Myrmica schencki is a species of ant in the genus Myrmica.

==Distribution and habitat==
Myrmica schencki is distributed across Europe (from Great Britain, Sweden, Finland in the North to Spain, Italy and the Balkans in the South), the Caucasus, Turkey, also in West Siberia, Kazakhstan, the Tien-Shan and Altai Mountains, and near Krasnoyarsk in East Siberia. It inhabits dry habitats in open areas and forests. Nests are found in the ground, occasionally in tussocks of grass or moss. Colonies are polygynous with up to 1000 workers.
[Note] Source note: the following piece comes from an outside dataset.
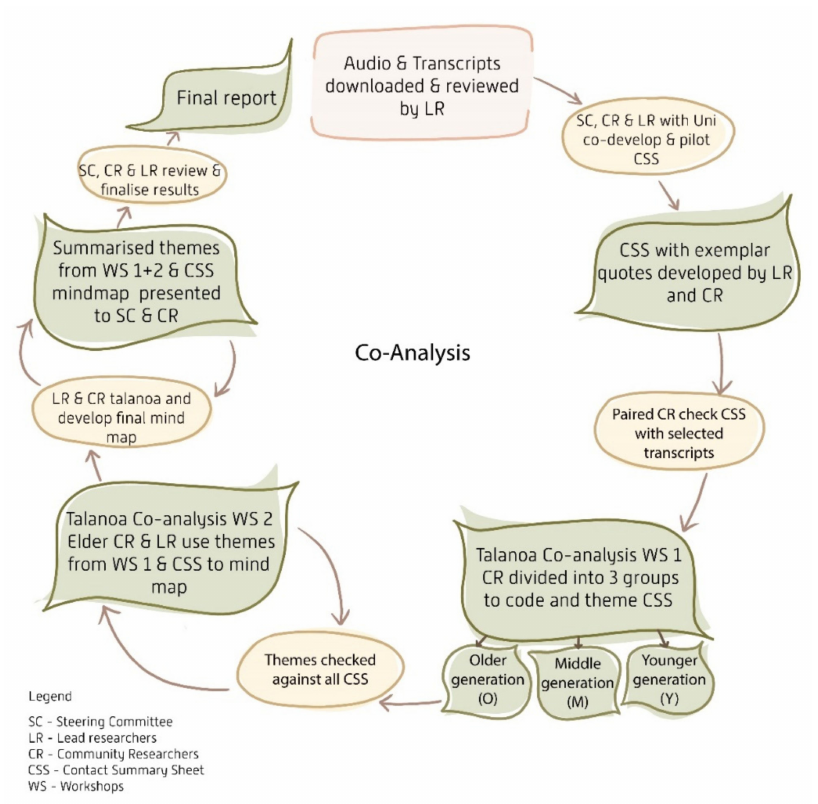
Figure 1. Data analysis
Recent research has shown that this species may partially feed on pollen – a phenomenon rarely documented in ants.

==Parasitism==
M. schencki is parasitized by Phengaris rebeli larvae, which release chemicals that trick the ants into believing that the butterfly larvae are ant larvae and should be brought back to the ant brood. In the ant nest, the P. rebeli larvae and pupa are able to mimic the sound that the queen of the ant colony makes, causing the ants to preferentially feed the P. rebeli larvae over their own larvae. While the workers are unable to distinguish the queen from the P. rebeli larvae and pupae, the queen begins to treat the P. rebeli larvae and pupae as rivals. Less commonly, M. schecncki may also be parasitized by Phengaris arion. Unlike P. rebeli, P. arion adopts more of a predatory relationship with the ants which is generally viewed as a less successful strategy.